▸ **Task A**
Return the records exactly as they appear, from the line with "Bus Communication Modules" through the end of the records, including both of those lines.

▸ **Text excerpt**
Custom Pod Controller
=====================
.. raw:: html
Kubernetes uses the
`Controller pattern `_
to align the current cluster state with the desired one.
Stateful applications are usually managed with the
`StatefulSet `_
controller, which creates and reconciles a set of Pods built from the
same specification, and assigns them a sticky identity.
CloudNativePG implements its own custom controller to manage PostgreSQL
instances, instead of relying on the ``StatefulSet`` controller. While
bringing more complexity to the implementation, this design choice
provides the operator with more flexibility on how we manage the
cluster, while being transparent on the topology of PostgreSQL clusters.
Like many choices in the design realm, different ones lead to other
compromises. The following sections discuss a few points where we
believe this design choice has made the implementation of CloudNativePG
more reliable, and easier to understand.
PVC resizing
------------
This is a well known limitation of ``StatefulSet`` : it does not support
resizing PVCs. This is inconvenient for a database. Resizing volumes
requires convoluted workarounds.
In contrast, CloudNativePG leverages the configured storage class to
manage the underlying PVCs directly, and can handle PVC resizing if the
storage class supports it.
Primary Instances versus Replicas
---------------------------------
The ``StatefulSet`` controller is designed to create a set of Pods from
just one template. Given that we use one ``Pod`` per PostgreSQL
instance, we have two kinds of Pods:
1. primary instance (only one)
2. replicas (multiple, optional)
This difference is relevant when deciding the correct deployment
strategy to execute for a given operation.
Some operations should be performed on the replicas first, and then on
the primary, but only after an updated replica is promoted as the new
primary. For example, when you want to apply a different PostgreSQL
image version, or when you increase configuration parameters like
``max_connections`` (which are `treated specially by PostgreSQL because CloudNativePG uses hot standbyreplicas `_ ).

▸ **Task B**
Retype the passage on the custom Pod controller word for word, from "Like many choices" to "requires convoluted workarounds.".

Records contained in a dataset
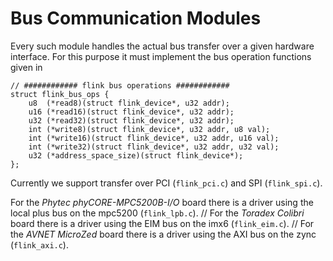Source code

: # Bus Communication Modules
Every such module handles the actual bus transfer over a given hardware interface. For this purpose it must implement the bus operation functions given in 


    // ############ flink bus operations ############
    struct flink_bus_ops {
        u8  (*read8)(struct flink_device*, u32 addr);
        u16 (*read16)(struct flink_device*, u32 addr);
        u32 (*read32)(struct flink_device*, u32 addr);
        int (*write8)(struct flink_device*, u32 addr, u8 val);
        int (*write16)(struct flink_device*, u32 addr, u16 val);
        int (*write32)(struct flink_device*, u32 addr, u32 val);
        u32 (*address_space_size)(struct flink_device*);
    };

Currently we support transfer over PCI (`flink_pci.c`) and SPI (`flink_spi.c`).

For the *Phytec phyCORE-MPC5200B-I/O* board there is a driver using the local plus bus on the mpc5200 (`flink_lpb.c`). //
For the *Toradex Colibri* board there is a driver using the EIM bus on the imx6 (`flink_eim.c`). //
For the *AVNET MicroZed* board there is a driver using the AXI bus on the zync (`flink_axi.c`).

▸ **Answer A**
: # Bus Communication Modules
Every such module handles the actual bus transfer over a given hardware interface. For this purpose it must implement the bus operation functions given in 


    // ############ flink bus operations ############
    struct flink_bus_ops {
        u8  (*read8)(struct flink_device*, u32 addr);
        u16 (*read16)(struct flink_device*, u32 addr);
        u32 (*read32)(struct flink_device*, u32 addr);
        int (*write8)(struct flink_device*, u32 addr, u8 val);
        int (*write16)(struct flink_device*, u32 addr, u16 val);
        int (*write32)(struct flink_device*, u32 addr, u32 val);
        u32 (*address_space_size)(struct flink_device*);
    };

Currently we support transfer over PCI (`flink_pci.c`) and SPI (`flink_spi.c`).

For the *Phytec phyCORE-MPC5200B-I/O* board there is a driver using the local plus bus on the mpc5200 (`flink_lpb.c`). //
For the *Toradex Colibri* board there is a driver using the EIM bus on the imx6 (`flink_eim.c`). //
For the *AVNET MicroZed* board there is a driver using the AXI bus on the zync (`flink_axi.c`).

▸ **Answer B**
Like many choices in the design realm, different ones lead to other
compromises. The following sections discuss a few points where we
believe this design choice has made the implementation of CloudNativePG
more reliable, and easier to understand.
PVC resizing
------------
This is a well known limitation of ``StatefulSet`` : it does not support
resizing PVCs. This is inconvenient for a database. Resizing volumes
requires convoluted workarounds.